Task data
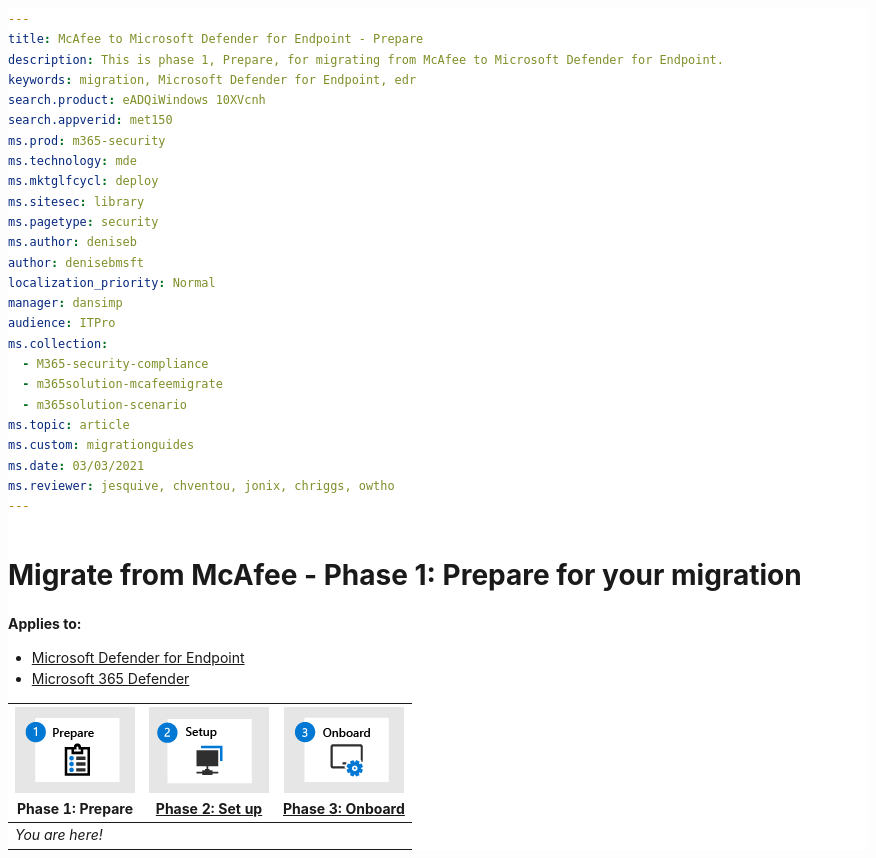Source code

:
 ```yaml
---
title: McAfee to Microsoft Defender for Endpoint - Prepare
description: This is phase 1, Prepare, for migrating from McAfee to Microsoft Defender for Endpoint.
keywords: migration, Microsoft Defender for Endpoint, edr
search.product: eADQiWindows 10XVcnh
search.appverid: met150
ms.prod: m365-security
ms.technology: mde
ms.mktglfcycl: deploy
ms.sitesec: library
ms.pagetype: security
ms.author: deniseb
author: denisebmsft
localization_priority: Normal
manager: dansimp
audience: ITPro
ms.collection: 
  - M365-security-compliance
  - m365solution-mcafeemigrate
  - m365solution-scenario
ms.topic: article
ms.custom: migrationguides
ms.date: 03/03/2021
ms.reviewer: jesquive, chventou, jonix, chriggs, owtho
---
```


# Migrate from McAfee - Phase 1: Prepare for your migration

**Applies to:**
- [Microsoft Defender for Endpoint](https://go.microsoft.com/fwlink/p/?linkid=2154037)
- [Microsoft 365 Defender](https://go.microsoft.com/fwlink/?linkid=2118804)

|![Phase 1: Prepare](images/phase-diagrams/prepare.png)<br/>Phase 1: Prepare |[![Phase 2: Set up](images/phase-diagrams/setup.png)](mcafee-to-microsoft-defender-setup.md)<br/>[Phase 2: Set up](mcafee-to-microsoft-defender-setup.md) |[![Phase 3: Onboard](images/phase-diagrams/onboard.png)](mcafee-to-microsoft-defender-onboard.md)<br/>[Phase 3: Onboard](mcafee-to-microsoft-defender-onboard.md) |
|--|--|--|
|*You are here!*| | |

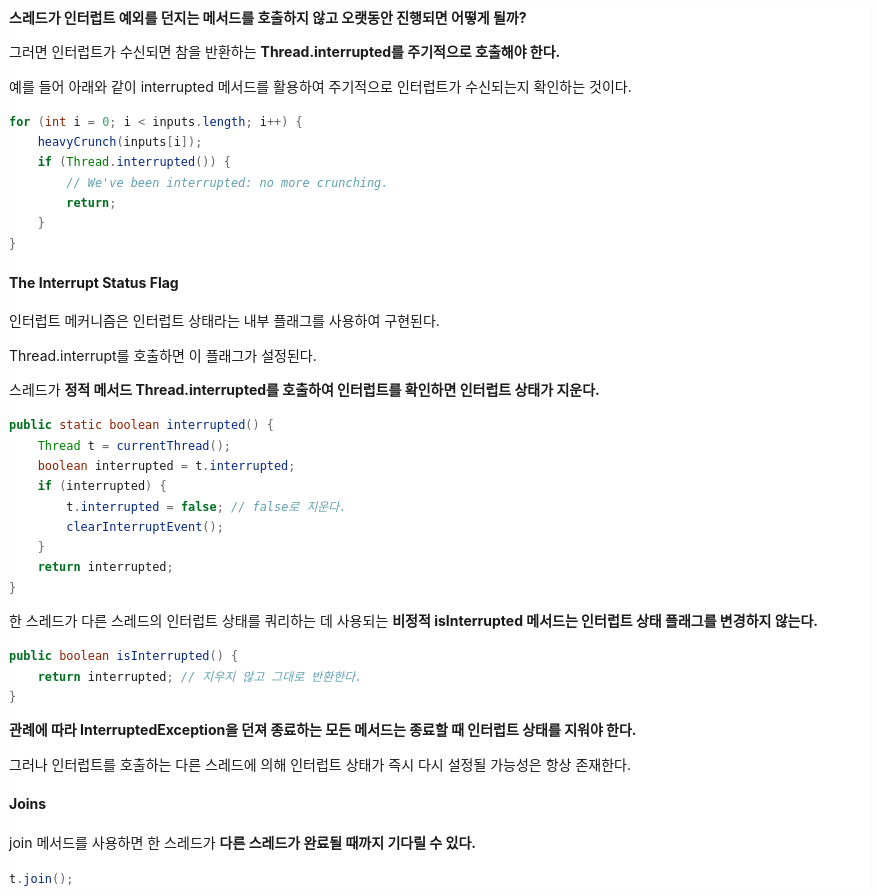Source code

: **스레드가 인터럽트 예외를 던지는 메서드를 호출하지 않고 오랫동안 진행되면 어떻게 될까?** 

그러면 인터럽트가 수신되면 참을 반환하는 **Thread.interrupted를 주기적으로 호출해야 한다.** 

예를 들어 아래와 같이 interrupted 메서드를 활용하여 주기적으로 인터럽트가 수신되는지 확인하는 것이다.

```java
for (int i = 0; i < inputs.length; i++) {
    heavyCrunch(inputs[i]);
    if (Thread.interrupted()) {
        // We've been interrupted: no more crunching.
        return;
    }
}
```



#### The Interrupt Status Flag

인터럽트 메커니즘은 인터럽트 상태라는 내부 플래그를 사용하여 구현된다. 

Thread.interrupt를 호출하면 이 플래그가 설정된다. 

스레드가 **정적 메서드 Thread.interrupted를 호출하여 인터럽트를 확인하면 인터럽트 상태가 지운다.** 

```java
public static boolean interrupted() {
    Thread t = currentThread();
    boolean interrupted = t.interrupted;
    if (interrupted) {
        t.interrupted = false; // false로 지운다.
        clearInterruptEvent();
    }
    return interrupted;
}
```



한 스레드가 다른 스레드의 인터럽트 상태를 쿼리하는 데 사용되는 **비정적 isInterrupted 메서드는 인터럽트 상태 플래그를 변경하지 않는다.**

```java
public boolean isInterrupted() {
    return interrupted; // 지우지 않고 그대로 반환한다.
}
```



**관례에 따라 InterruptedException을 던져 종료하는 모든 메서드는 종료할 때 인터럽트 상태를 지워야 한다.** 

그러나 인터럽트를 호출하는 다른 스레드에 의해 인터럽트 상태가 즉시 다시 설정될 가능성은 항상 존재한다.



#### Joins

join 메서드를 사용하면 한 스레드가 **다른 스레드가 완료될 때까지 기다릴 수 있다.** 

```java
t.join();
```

What is being asked
Your answer must be every line from the entries that contains the string "isInterrupted", copied as it stands.

Reply
한 스레드가 다른 스레드의 인터럽트 상태를 쿼리하는 데 사용되는 **비정적 isInterrupted 메서드는 인터럽트 상태 플래그를 변경하지 않는다.**
public boolean isInterrupted() {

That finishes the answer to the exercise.